(Information)
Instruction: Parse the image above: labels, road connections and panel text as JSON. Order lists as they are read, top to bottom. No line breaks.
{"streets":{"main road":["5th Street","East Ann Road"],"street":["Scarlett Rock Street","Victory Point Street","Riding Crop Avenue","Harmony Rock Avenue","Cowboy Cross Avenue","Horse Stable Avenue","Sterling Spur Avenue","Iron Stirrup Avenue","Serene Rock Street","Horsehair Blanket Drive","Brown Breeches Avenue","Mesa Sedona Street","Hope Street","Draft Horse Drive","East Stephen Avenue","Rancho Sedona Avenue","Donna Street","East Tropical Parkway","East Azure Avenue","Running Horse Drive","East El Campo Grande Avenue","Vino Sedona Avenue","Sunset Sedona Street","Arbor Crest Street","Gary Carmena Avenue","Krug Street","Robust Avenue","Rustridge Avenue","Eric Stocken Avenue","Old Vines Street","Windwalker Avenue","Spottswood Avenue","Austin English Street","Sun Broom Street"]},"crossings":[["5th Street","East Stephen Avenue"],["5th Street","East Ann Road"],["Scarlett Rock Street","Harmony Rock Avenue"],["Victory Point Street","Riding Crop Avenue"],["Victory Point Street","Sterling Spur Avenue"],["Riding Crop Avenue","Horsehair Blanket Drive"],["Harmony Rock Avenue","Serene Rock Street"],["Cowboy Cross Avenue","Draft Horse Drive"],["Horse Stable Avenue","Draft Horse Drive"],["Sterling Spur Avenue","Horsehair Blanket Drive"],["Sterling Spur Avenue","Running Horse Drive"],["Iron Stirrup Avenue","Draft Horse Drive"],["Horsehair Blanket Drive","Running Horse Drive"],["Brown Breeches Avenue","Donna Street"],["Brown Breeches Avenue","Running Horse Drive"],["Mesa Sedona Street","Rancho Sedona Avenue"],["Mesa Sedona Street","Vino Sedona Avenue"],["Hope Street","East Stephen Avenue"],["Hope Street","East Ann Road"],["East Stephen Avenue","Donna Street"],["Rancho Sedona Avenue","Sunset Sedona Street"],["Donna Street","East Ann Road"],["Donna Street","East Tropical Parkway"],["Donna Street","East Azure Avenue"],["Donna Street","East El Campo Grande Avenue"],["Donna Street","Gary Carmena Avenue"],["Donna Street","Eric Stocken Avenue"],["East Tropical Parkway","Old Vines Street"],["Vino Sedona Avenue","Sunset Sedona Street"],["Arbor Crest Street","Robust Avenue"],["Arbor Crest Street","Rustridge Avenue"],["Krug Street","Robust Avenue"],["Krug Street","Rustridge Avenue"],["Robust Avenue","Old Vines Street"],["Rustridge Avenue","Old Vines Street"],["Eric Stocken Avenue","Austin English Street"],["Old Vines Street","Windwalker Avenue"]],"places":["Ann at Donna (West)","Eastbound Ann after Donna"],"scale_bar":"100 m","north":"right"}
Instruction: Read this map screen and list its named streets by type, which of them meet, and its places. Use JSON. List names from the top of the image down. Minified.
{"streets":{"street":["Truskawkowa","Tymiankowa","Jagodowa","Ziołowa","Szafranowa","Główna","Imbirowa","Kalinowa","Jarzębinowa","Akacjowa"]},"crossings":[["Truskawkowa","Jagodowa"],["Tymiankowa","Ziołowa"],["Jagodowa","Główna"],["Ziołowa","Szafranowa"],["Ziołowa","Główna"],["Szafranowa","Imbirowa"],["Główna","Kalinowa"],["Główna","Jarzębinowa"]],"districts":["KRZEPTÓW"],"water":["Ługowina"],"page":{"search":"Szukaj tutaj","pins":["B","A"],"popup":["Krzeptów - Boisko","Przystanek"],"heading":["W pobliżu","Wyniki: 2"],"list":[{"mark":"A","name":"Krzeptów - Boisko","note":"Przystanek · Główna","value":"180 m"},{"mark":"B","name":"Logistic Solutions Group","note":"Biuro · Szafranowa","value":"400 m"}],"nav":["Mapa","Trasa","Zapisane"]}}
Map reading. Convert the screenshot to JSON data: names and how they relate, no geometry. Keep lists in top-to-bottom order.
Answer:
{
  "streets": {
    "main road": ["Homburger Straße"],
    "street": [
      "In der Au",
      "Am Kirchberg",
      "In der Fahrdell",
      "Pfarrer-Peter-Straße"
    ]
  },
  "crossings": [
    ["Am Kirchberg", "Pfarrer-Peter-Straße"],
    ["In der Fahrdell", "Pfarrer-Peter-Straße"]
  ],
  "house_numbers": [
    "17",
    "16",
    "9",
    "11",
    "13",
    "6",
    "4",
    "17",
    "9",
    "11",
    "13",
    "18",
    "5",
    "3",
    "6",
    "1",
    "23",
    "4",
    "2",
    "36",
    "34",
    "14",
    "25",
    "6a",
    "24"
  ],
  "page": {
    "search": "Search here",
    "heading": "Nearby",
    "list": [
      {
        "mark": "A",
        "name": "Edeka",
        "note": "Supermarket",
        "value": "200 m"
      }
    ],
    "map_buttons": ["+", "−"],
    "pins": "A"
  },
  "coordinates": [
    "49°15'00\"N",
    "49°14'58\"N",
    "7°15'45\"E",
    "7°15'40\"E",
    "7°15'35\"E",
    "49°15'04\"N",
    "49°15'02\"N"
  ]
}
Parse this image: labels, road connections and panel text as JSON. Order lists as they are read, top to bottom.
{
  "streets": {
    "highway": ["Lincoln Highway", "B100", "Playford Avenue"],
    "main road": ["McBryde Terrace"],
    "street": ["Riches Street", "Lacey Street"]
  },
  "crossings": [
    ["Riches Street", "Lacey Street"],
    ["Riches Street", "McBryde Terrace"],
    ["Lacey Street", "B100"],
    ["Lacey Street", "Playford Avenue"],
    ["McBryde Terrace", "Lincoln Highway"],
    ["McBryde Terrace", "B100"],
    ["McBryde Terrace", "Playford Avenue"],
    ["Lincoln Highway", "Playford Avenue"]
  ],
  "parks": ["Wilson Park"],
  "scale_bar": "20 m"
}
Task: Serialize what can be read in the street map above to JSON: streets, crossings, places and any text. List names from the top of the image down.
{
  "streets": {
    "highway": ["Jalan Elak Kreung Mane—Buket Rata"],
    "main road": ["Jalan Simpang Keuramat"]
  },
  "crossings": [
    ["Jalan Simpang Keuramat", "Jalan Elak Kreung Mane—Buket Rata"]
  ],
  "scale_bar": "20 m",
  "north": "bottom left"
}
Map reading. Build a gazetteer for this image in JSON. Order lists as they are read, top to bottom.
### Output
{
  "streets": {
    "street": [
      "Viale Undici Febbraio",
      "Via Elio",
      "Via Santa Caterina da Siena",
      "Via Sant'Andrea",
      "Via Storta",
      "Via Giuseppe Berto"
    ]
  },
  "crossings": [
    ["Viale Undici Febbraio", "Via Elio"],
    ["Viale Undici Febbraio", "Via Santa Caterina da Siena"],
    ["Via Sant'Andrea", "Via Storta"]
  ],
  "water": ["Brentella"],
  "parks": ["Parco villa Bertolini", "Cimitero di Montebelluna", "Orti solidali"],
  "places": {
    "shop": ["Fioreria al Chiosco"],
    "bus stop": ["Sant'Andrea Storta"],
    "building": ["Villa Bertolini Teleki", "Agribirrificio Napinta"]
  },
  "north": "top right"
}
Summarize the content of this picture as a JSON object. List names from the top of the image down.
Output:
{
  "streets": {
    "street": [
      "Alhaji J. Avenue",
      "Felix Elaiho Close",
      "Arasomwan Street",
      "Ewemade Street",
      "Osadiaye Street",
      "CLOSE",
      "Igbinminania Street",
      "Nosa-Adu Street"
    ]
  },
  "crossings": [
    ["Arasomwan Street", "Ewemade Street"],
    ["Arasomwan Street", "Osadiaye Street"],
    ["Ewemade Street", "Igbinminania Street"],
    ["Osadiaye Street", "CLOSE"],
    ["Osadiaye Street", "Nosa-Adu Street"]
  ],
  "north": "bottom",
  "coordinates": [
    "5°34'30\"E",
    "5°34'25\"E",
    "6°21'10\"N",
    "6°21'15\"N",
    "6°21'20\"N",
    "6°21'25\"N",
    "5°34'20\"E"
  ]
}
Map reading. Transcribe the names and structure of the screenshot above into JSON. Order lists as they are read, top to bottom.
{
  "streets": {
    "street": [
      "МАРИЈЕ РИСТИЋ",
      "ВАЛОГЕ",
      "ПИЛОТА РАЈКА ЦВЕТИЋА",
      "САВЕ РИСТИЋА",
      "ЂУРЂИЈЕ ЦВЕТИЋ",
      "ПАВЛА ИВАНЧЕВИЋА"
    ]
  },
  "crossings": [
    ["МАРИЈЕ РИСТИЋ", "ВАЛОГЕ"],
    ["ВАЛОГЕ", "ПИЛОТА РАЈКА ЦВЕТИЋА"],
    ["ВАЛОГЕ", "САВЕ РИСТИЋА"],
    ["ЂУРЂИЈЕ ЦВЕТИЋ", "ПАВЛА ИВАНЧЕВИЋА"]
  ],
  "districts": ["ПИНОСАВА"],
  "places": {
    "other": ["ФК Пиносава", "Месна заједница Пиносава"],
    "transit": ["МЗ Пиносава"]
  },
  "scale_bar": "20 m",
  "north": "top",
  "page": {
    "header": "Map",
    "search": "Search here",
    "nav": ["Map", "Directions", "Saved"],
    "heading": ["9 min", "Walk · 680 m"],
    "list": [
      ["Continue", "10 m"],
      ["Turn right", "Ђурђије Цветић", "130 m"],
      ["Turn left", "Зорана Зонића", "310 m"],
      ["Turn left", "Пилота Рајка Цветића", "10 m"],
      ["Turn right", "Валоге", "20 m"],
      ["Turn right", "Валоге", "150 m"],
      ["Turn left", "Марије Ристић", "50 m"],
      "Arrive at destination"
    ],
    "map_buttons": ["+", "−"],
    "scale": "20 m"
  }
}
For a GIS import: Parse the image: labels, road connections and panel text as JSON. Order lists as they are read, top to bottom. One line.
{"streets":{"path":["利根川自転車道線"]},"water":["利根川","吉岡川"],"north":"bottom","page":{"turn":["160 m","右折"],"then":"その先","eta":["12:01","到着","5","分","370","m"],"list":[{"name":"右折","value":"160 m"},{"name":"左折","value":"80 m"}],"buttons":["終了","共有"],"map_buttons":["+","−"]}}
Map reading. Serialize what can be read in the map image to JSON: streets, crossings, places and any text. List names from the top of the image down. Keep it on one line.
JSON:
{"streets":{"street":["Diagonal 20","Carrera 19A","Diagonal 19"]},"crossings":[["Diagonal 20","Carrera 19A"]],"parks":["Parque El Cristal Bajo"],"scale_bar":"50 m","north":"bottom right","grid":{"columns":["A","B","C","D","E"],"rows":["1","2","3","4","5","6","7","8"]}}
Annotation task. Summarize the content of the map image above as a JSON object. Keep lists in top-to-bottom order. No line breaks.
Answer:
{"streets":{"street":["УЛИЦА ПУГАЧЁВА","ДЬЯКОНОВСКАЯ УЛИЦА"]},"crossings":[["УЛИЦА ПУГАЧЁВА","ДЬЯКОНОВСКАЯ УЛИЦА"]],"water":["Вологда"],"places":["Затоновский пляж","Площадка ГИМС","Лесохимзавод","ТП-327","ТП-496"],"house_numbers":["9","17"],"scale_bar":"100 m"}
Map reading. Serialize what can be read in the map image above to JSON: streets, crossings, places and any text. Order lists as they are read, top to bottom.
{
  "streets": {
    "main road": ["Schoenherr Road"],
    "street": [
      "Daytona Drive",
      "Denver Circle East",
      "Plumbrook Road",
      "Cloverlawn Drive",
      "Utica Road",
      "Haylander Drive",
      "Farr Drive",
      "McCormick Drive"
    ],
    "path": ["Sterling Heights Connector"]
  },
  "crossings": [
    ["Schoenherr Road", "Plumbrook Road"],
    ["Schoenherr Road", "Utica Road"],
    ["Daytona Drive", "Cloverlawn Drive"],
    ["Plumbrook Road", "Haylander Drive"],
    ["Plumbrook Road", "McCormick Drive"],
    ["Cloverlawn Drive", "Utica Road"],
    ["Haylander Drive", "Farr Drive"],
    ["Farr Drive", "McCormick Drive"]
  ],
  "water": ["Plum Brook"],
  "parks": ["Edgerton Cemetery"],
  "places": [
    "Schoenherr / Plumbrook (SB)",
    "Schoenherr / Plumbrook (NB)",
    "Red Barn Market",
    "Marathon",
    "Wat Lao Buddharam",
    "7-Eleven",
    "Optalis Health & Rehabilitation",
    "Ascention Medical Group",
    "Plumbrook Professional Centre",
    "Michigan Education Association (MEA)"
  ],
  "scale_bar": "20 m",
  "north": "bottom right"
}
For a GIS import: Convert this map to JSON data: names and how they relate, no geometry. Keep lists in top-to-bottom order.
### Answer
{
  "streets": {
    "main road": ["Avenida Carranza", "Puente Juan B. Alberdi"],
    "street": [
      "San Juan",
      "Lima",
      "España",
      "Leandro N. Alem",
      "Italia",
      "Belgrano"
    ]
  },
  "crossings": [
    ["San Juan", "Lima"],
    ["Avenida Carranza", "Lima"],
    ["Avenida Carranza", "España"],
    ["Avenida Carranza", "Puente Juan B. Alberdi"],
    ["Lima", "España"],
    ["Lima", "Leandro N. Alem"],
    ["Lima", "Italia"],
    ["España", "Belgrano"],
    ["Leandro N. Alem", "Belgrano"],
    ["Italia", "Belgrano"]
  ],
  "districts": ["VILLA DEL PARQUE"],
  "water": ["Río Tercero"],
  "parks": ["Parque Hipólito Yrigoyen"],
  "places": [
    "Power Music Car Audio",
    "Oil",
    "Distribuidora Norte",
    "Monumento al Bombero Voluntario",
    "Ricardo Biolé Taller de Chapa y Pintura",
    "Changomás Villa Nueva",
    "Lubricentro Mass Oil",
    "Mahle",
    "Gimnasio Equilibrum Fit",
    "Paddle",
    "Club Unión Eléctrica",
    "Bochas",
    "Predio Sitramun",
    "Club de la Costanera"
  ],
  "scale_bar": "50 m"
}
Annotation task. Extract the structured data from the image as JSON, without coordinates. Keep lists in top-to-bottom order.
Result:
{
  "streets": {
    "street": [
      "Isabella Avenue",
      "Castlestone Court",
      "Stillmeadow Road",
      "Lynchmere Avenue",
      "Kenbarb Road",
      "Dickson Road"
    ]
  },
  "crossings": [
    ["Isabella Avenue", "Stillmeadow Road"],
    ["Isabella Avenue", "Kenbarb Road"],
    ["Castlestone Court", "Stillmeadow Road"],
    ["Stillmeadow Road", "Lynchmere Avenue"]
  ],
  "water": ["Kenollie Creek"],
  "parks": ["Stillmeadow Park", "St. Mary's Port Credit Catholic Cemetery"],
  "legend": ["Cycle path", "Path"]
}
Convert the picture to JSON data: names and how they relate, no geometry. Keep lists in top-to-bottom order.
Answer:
(End Information)
- Assignment: Nothing but the lines from the one with "Convert the picture" through the end of the data above should be reproduced, each exactly, both ends included.

- Exercise result:
Convert the picture to JSON data: names and how they relate, no geometry. Keep lists in top-to-bottom order.
Answer:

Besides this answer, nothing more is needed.